Переезжая каждый день, мы не могли заметить никаких хозяйственных наклонностей у своего кэлина; но когда прожили на одном месте целую неделю, наклонности эти тотчас же обнаружились. Сначала мне невольно кинулось в глаза, что кэлин стал необыкновенно скоро съедать просо, которое ему давали; потом, каждый вечер постилая себе постель, я стала замечать, что из нее сыплется просо; наконец, однажды я обратила внимание, что кэлин, набивши себе до безобразия щеки, пробрался к моей постели и скрылся в складках меховой дохи, которую я постилала себе вместо тюфяка. Развернувши осторожно доху, я увидела, что зверок прогрыз в высокой шерсти козлиной дохи целые ходы и в них, в различных местах, спрятал свои зерновые запасы. Конечно, мне пришлось их уничтожить: насчет дохи интересы кэлина значительно расходились с моими. Не знаю, где после этого устраивал свои склады кэлин: пол в комнате, хотя и земляной, был слишком плотно убит, чтобы ему в нем можно было делать норы. Впоследствии мы жили еще целый месяц в одном доме с деревянным полом; прогрызать последний кэлин не пытался, зерно складывал где попало и, кажется, не очень заботился о его целости.

В конце июля я его срисовала; чтобы заставить его смирно сидеть, я давала ему в лапки сахар, который он грыз охотно и часто.

Без особенных приключений кэлин дожил у нас до осени. В октябре мы подходили к Желтой реке, чтобы у города Цзинь-Дзипу перебраться на правый берег и прийти на зимовку в город Ланджеу. После Ордоса, страны, населенной симпатичными монголами, после свободных остановок на степи в палатках, путешествие по китайским деревням и местечкам с их грязными дворами и нахальной толпой, не дававшей своим назойливым любопытством ни минуты вздохнуть свободно во время остановок, – довело нервы у всех нас до крайней степени раздражения. При таких-то обстоятельствах в самом дурном расположении духа сидела я как-то на террасе китайского дяна в Пин-ян-ся. Передо мной по террасе и по столу бегал кэлин, на которого я на этот раз смотрела без всякой ласки. Вдруг к нам приблизилась кошка; кэлин смертельно испугался ее и с блестящими расширенными глазами прыгнул ко мне на плечо. Меня нисколько не тронула эта просьба о защите, и я совершенно равнодушно отнесла в комнату зверка и посадила в ящик; даже не позаботилась хорошенько запереть крышку.

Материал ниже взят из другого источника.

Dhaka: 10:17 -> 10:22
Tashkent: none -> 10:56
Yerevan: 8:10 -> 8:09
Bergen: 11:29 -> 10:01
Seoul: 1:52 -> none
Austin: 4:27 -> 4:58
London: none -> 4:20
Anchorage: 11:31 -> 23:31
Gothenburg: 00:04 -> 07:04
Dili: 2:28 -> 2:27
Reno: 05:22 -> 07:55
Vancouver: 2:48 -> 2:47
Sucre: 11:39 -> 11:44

Оставаясь еще несколько времени на террасе, я машинально следила за кошкой, потом забыла о ней и пошла помогать мужу перебирать растения. Вдруг крик рабочего и вид выскочившей из комнаты кошки показали мне, что случилась беда. Монгол-рабочий и я бросились за кошкой, но она вскочила на кровлю конюшни. Пришлось еще обежать угол здания; но едва мне удалось по развалившейся стенке взобраться на крышу с одного ее конца, как кошка, державшая в зубах кэлина, спрыгнула с другого на соседний двор! Китайцы, бывшие там, отняли зверка у кошки, но он уже был задушен.

Я возвратилась в комнату с мертвым кэлином в руках, совсем расстроенная; все жалели кэлина, а мне вдобавок думалось, что я виновата в его смерти… При жизни зверка мне казалось, что я совсем его не любила, что он только забавлял меня, как игрушка, и я удивлялась тому, что мне было так жаль потерять его.

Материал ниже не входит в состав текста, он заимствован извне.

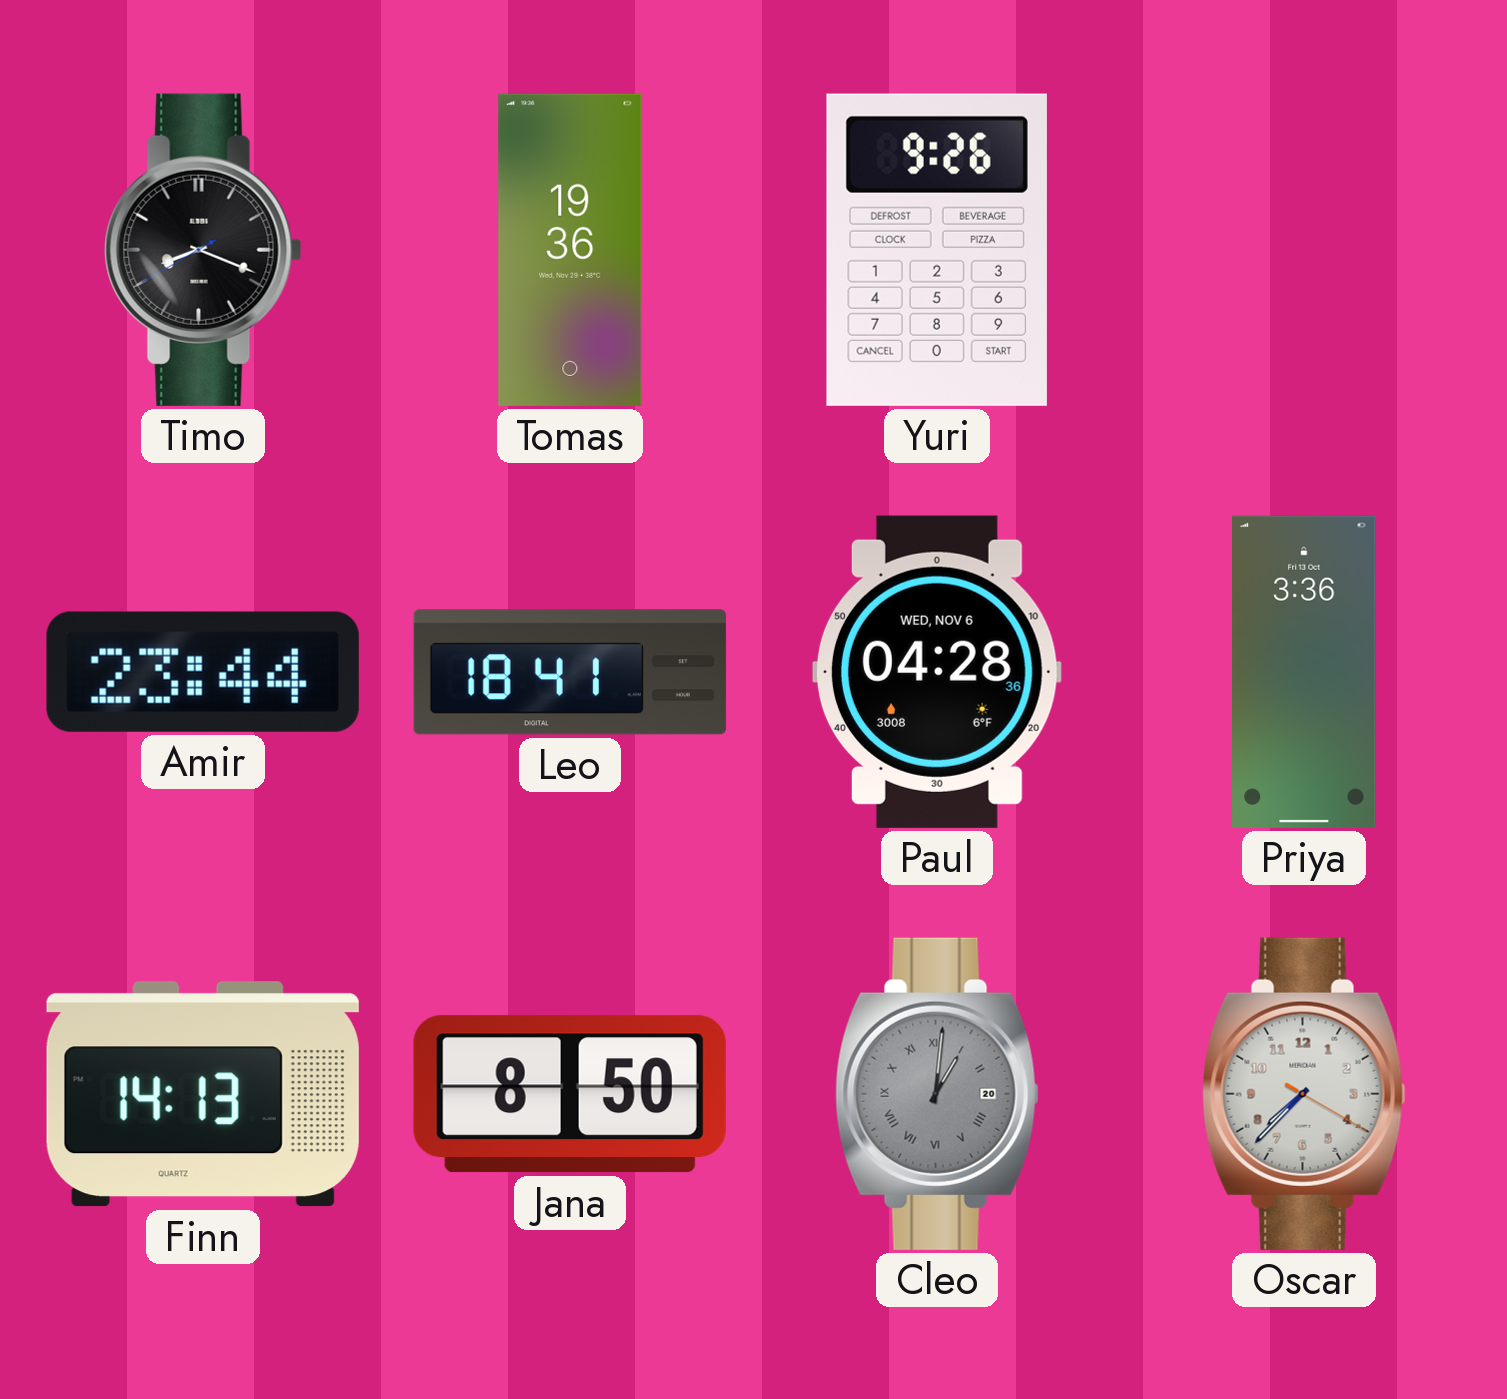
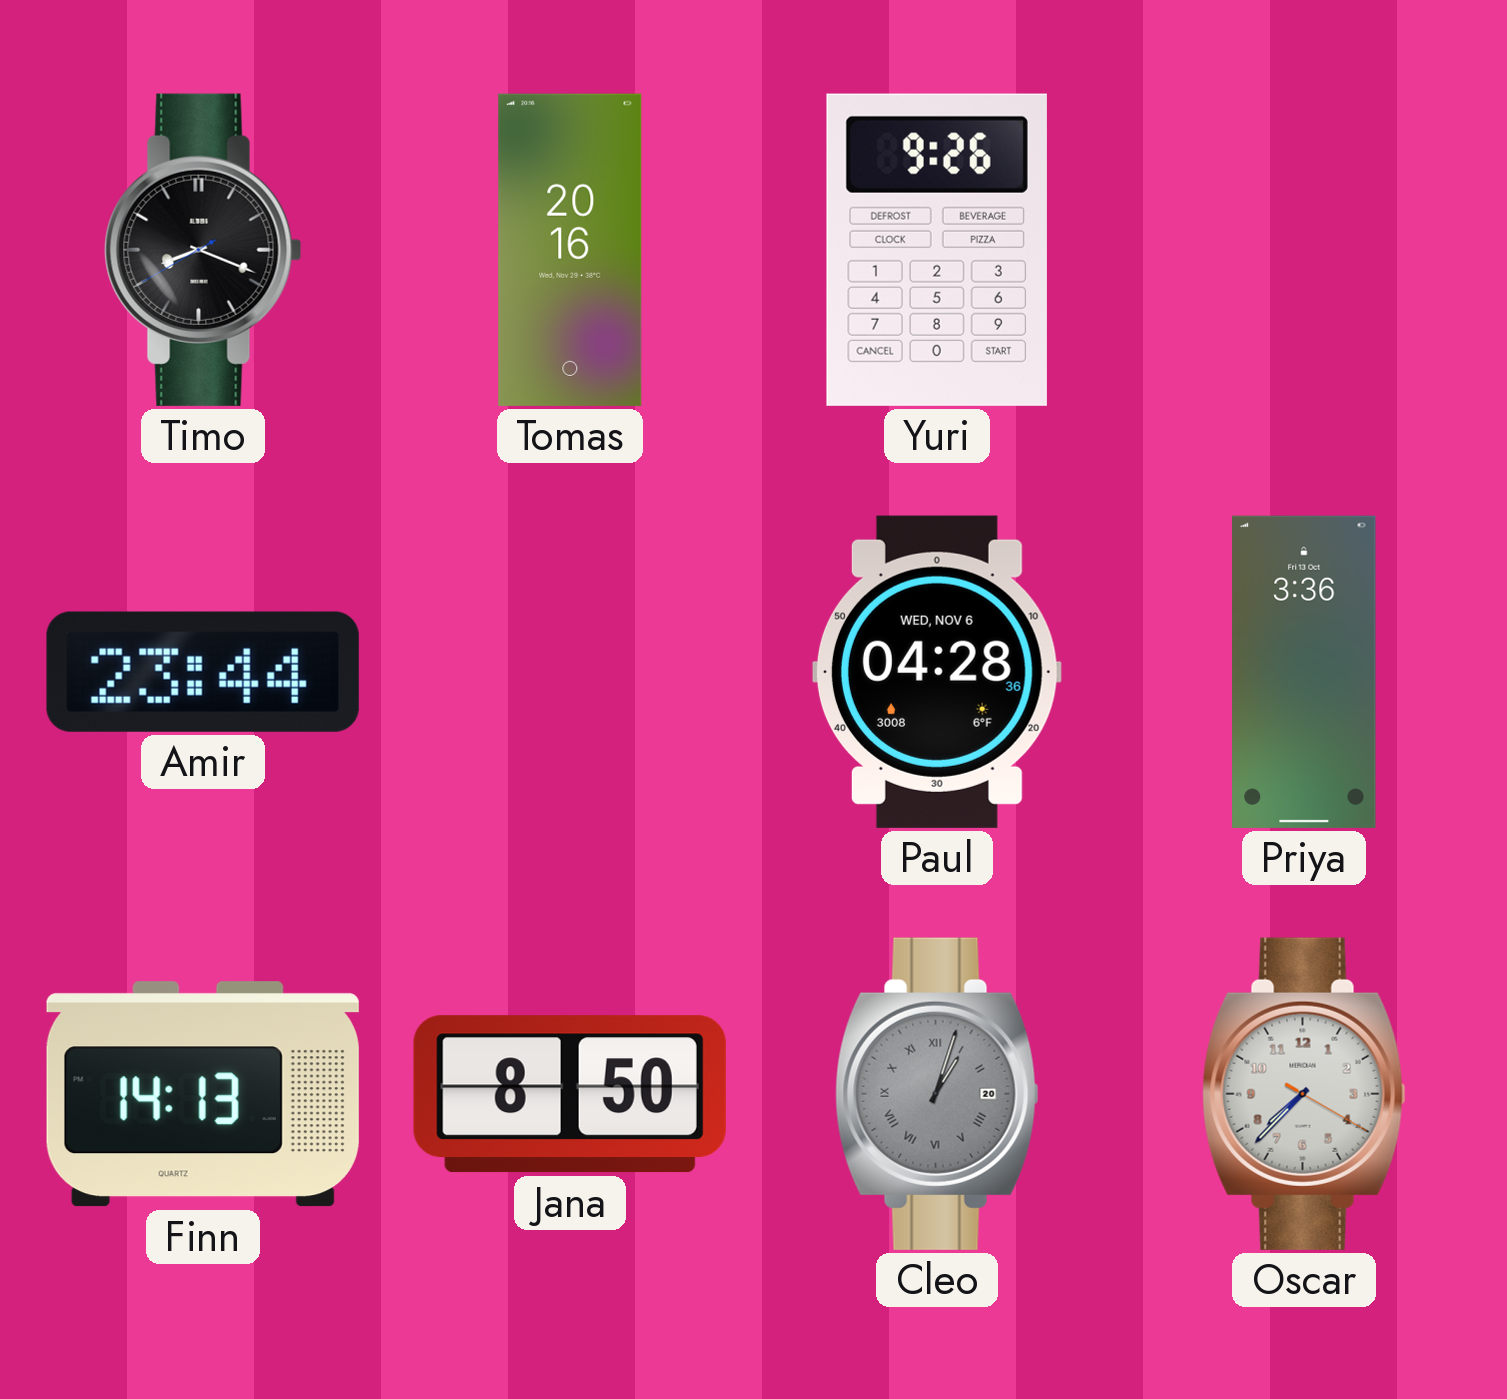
Tomas: 19:36 -> 20:16
Leo: 18:41 -> none
Cleo: 1:01 -> 1:03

На другой день я развернула бумагу, в которой он был у меня завернут, – мне захотелось еще раз посмотреть на него. С вытянутым хвостом, тусклыми глазами, шерстью, потерявшей прежний блеск, – мертвый зверек совсем не походил на того веселого «кэлишку», которого мы так любили, и я решила, что его можно даже бросить в спирт, к другим грызунам, коллекцию которых мы собирали. Муж мой оказался более чувствительным – он закопал «кэлишку» в землю, и не на поганом загрязненном китайском дворе, а в поле, за городом. Долго потом мы еще чувствовали потерю кэлина, и я удивлялась этому: правду сказать, зверек был довольно глупый.